## [Document text]
BEGIN
Fact Check with DataGemma

How to get numbers out of a LLM?

Ertuğrul Demir
8 min readSep 13, 2024

Almost every person who has interacted with large language models (LLMs) has encountered the term “hallucinations” or experienced them without knowing the term. Hallucinations occur frequently, even with the most advanced LLMs today, due to the probabilistic nature of generative models. These models are especially prone to generating factually incorrect information when responding to queries involving numerical or statistical data.

If a request falls outside the scope of an LLM’s pretraining or fine-tuning, the model may produce factually incorrect, nonsensical, unrelated answers or refuses to answer at all. Current solutions to this problem involve significant human intervention, such as providing context (using techniques like Retrieval-Augmented Generation) or restricting models through prompting techniques.

Gödel’s First Incompleteness Theorem offers an interesting parallel to this challenge. The theorem states that in any consistent mathematical system powerful enough to describe basic arithmetic, there will always be true statements that cannot be proven within that system. In terms of LLMs, this suggests that no system can be both complete (able to prove every truth) and consistent (without contradictions) if it includes basic arithmetic. Gödel proved that no matter how well-designed the rules of a system are, there will always be some statements about numbers that are true but cannot be proven using the available rules.
END
## [Supplied data]
BEGIN
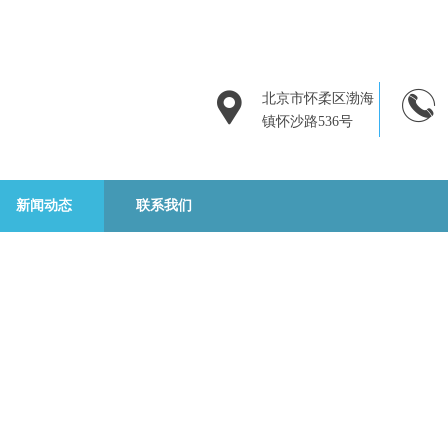
北京市怀柔区渤海
镇怀沙路536号
新闻动态
联系我们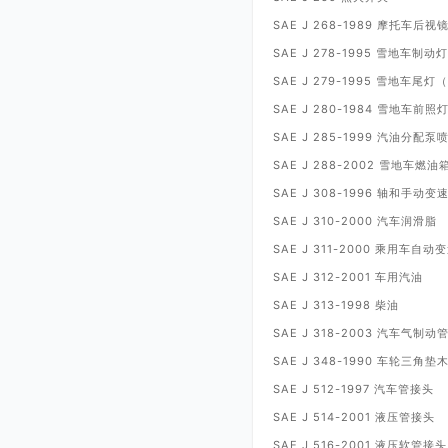
SAE J 268-1989
摩托车后视
SAE J 278-1995
雪地车制动灯
SAE J 279-1995
雪地车尾灯（
SAE J 280-1984
雪地车前照
SAE J 285-1999
汽油分配泵
SAE J 288-2002
雪地车燃油
SAE J 308-1996
轴和手动变
SAE J 310-2000
汽车润滑脂
SAE J 311-2000
乘用车自动变
SAE J 312-2001
车用汽油
SAE J 313-1998
柴油
SAE J 318-2003
汽车气制动
SAE J 348-1990
车轮三角垫
SAE J 512-1997
汽车管接头
SAE J 514-2001
液压管接头
SAE J 516-2001
液压软管接头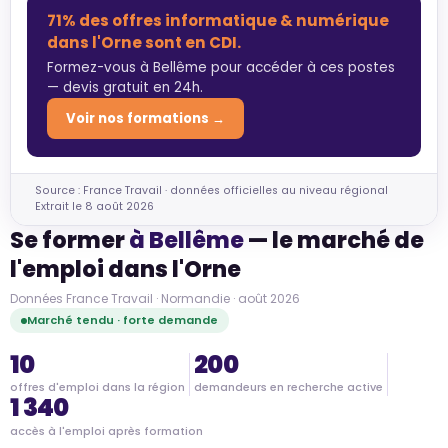
71% des offres informatique & numérique
dans l'Orne sont en CDI.
Formez-vous à Bellême pour accéder à ces postes
— devis gratuit en 24h.
Voir nos formations →
Source : France Travail · données officielles au niveau régional
Extrait le 8 août 2026
Se former
à Bellême
— le marché de
l'emploi dans l'Orne
Données France Travail · Normandie · août 2026
Marché tendu · forte demande
10
200
offres d'emploi dans la région
demandeurs en recherche active
1 340
accès à l'emploi après formation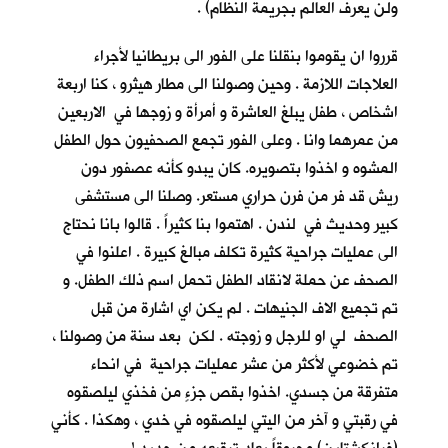
ولن يعرف العالم بجريمة النظام) .
قرروا ان يقوموا بنقلنا على الفور الى بريطانيا لأجراء
العلاجات اللازمة . وحين وصولنا الى مطار هيثرو ، كنا اربعة
اشخاص ، طفل يبلغ العاشرة و أمرأة و زوجها في الاربعين
من عمرهما وانا . وعلى الفور تجمع الصحفيون حول الطفل
المشوه و اخذوا بتصويره. كان يبدو كأنه عصفور دون
ريش قد فر من فرن حراري مستعر. وصلنا الى مستشفى
كبير وحديث في لندن . اهتموا بنا كثيراً . قالوا بانا نحتاج
الى عمليات جراحية كثيرة تكلف مبالغ كبيرة . اعلنوا في
الصحف عن حملة لانقاد الطفل تحمل اسم ذلك الطفل. و
تم تجميع الاف الجنيهات . لم يكن اي اشارة من قبل
الصحف لي او للرجل و زوجته . لكن بعد سنة من وصولنا ،
تم خضوعي لأكثر من عشر عمليات جراحية في انحاء
متفرقة من جسدي. اخذوا بقص جزءٍ من فخذي ليلصقوه
في رقبتي و آخر من اليتي ليلصقوه في خدي ، وهكذا . كأني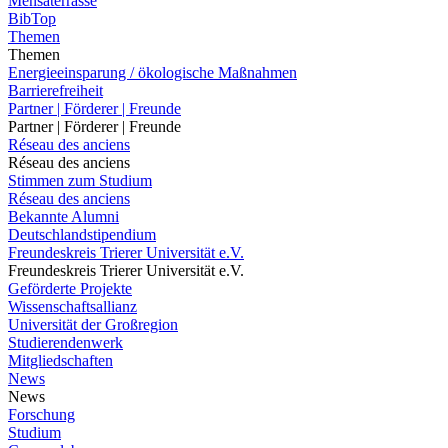
Mensaterrasse
BibTop
Themen
Themen
Energieeinsparung / ökologische Maßnahmen
Barrierefreiheit
Partner | Förderer | Freunde
Partner | Förderer | Freunde
Réseau des anciens
Réseau des anciens
Stimmen zum Studium
Réseau des anciens
Bekannte Alumni
Deutschlandstipendium
Freundeskreis Trierer Universität e.V.
Freundeskreis Trierer Universität e.V.
Geförderte Projekte
Wissenschaftsallianz
Universität der Großregion
Studierendenwerk
Mitgliedschaften
News
News
Forschung
Studium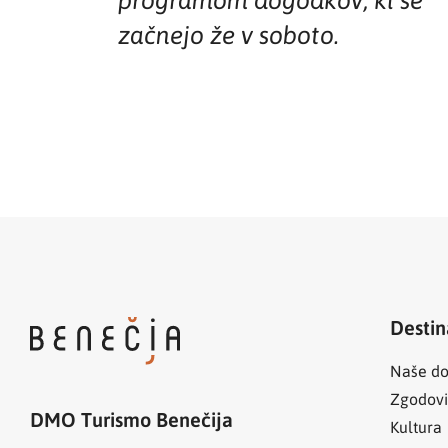
začnejo že v soboto.
Destin
Naše do
Zgodov
DMO Turismo Benečija
Kultura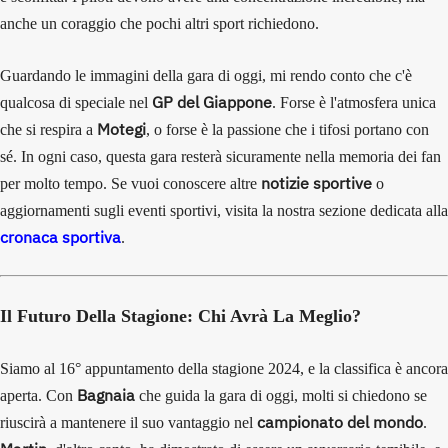
anche un coraggio che pochi altri sport richiedono.
Guardando le immagini della gara di oggi, mi rendo conto che c'è
GP del Giappone
qualcosa di speciale nel
. Forse è l'atmosfera unica
Motegi
che si respira a
, o forse è la passione che i tifosi portano con
sé. In ogni caso, questa gara resterà sicuramente nella memoria dei fan
notizie sportive
per molto tempo. Se vuoi conoscere altre
o
aggiornamenti sugli eventi sportivi, visita la nostra sezione dedicata alla
cronaca sportiva
.
Il Futuro Della Stagione: Chi Avrà La Meglio?
Siamo al 16° appuntamento della stagione 2024, e la classifica è ancora
Bagnaia
aperta. Con
che guida la gara di oggi, molti si chiedono se
campionato del mondo
riuscirà a mantenere il suo vantaggio nel
.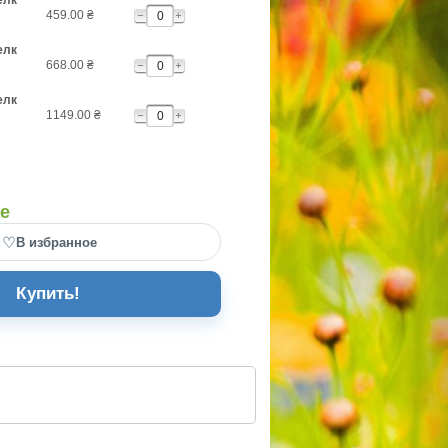
елк
459.00
₴
елк
668.00
₴
елк
1149.00
₴
де
♡
В избранное
Купить!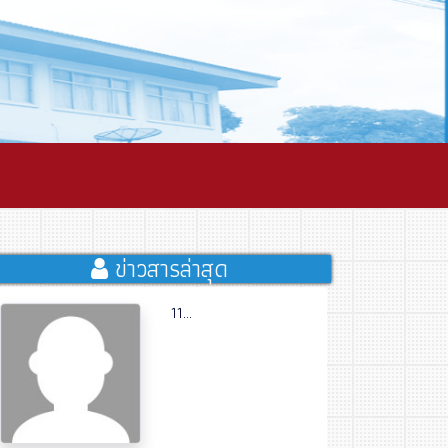
ข่าวสารล่าสุด
11...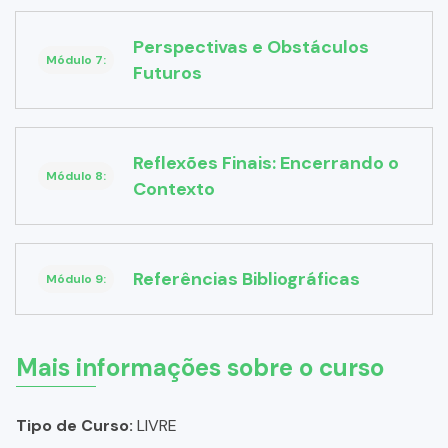
Perspectivas e Obstáculos
Módulo 7:
Futuros
Reflexões Finais: Encerrando o
Módulo 8:
Contexto
Referências Bibliográficas
Módulo 9:
Mais informações sobre o curso
Tipo de Curso:
LIVRE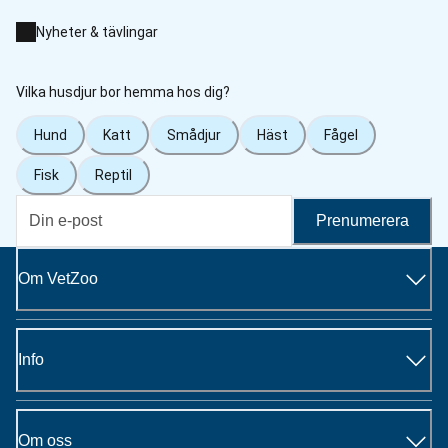
Nyheter & tävlingar
Vilka husdjur bor hemma hos dig?
Hund
Katt
Smådjur
Häst
Fågel
Fisk
Reptil
Prenumerera
Om VetZoo
Info
Om oss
END
According to the DataGemma fact-check article, why do hallucinations happen so often, even with the most advanced LLMs? Answer in one to three sentences.

## [Your solution]
Hallucinations happen often, even with today's most advanced LLMs, because generative models are probabilistic by nature. The article adds that these models are especially likely to give factually wrong information when answering queries about numbers or statistics.